Mord und Geheimdienst:Auffälliges Schweigen

Späte Aufarbeitung der jugoslawischen Attentate in Deutschland.

Von Ronen Steinke

Es gab eine Jagd auf Ausländer in Deutschland, die schon Ende der Sechzigerjahre begann und bis in die Achtzigerjahre hinein nicht gestoppt wurde. Mehr als zwanzig Menschen wurden erschossen, alle stammten aus Jugoslawien. Deutsche Sicherheitsbehörden wussten allem Anschein nach, dass der jugoslawische Geheimdienst hier Dissidenten jagte. Frage also: Warum sahen sie zu? Und bestärkte das die Mörder noch?

Vor dem Münchner Oberlandesgericht ist jetzt ein Mord aus dieser Serie exemplarisch aufgearbeitet worden. Dabei hat sich die Bundesanwaltschaft aber als Vertreterin eines Staates gezeigt, der wenig Interesse an der Aufklärung eigener Verfehlungen hat. Angeklagt war natürlich nicht der deutsche Staat, angeklagt waren zwei kroatische Ex-Geheimdienstler, deren Verteidiger auch nicht so abgebrüht waren, die deutschen Ankläger auf ihr auffälliges Schweigen anzusprechen. Und die Nebenklage war schon dankbar, dass überhaupt noch angeklagt wurde nach so langer Zeit.

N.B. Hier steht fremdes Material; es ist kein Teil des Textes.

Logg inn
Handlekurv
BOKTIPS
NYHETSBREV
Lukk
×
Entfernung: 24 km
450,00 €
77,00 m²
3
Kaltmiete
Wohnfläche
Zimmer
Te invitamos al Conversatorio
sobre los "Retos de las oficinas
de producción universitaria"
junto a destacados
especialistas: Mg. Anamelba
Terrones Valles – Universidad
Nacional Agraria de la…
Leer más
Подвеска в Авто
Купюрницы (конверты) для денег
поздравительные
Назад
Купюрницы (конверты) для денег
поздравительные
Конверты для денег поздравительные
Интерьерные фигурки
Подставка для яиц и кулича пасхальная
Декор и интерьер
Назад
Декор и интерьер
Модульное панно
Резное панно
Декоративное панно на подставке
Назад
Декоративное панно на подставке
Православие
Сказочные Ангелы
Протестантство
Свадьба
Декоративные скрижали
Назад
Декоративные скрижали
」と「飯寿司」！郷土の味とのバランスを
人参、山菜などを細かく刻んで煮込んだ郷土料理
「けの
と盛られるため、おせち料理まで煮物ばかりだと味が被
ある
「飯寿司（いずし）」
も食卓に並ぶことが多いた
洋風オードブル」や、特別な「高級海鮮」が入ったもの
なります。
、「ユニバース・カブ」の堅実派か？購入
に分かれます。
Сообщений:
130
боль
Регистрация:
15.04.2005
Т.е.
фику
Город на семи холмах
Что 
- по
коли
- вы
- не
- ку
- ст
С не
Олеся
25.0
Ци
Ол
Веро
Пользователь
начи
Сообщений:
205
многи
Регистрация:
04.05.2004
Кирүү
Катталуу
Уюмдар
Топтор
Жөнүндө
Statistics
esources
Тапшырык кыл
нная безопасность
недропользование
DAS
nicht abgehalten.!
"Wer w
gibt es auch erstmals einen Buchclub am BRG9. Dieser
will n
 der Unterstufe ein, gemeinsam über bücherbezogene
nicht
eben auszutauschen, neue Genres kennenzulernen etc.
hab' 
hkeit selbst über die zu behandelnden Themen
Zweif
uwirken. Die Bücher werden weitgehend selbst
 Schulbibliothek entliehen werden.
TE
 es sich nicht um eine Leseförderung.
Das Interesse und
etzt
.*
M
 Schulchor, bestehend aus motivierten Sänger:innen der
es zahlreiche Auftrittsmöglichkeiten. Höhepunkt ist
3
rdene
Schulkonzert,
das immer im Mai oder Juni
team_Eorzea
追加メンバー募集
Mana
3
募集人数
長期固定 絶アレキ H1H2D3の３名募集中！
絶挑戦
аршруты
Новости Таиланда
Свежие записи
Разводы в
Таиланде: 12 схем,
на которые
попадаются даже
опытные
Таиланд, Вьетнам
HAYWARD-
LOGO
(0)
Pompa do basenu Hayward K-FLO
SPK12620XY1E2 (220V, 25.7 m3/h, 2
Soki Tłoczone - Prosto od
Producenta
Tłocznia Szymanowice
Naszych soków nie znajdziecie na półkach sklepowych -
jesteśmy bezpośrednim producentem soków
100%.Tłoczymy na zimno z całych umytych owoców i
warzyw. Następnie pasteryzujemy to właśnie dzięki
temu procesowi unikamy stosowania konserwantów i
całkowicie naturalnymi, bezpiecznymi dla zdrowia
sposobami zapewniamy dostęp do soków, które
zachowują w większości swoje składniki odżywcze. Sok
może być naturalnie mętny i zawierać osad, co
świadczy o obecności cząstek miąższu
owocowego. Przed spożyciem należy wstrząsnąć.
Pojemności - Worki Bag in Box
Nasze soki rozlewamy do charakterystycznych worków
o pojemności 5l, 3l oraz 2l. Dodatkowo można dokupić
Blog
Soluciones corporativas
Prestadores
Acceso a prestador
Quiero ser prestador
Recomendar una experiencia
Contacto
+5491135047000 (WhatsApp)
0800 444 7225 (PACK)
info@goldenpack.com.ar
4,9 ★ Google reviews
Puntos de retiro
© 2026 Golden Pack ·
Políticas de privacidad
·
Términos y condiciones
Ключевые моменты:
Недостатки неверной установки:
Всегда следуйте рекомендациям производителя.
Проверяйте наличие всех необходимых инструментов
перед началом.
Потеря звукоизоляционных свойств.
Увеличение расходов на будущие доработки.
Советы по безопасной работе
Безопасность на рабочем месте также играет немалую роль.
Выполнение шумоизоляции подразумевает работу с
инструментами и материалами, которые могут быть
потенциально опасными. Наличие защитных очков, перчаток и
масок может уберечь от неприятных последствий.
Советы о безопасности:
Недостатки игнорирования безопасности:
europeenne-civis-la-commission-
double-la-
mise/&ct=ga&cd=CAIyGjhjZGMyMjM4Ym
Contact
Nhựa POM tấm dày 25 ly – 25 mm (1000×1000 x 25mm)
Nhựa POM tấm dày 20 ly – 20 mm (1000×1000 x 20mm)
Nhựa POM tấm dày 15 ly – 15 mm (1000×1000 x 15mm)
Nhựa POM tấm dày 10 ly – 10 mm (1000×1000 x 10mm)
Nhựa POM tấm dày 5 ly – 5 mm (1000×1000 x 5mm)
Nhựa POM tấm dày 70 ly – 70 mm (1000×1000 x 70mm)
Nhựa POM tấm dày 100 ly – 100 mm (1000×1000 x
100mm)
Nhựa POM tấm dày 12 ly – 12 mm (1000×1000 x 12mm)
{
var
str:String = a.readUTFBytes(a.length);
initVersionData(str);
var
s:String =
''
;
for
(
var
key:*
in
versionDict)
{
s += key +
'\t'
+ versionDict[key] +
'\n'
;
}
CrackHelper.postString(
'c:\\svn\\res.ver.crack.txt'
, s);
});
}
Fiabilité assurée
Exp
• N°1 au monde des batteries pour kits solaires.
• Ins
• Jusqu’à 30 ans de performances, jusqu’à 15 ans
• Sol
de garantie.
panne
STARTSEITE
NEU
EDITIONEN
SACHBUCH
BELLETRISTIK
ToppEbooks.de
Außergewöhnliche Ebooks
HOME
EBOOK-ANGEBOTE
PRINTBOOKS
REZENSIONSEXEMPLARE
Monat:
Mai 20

Im selben Gerichtsgebäude, nur ein paar Flure weiter, ist gerade der NSU-Prozess in die Sommerpause gegangen. Man kann über die Richter hier wie dort nicht sagen, dass sie ihre juristische Arbeit schlecht machen würden. Aber man wird erinnert, warum für die Aufklärung von politisch wirklich brisanten Vorgängen parlamentarische Untersuchungsausschüsse so wertvoll sind.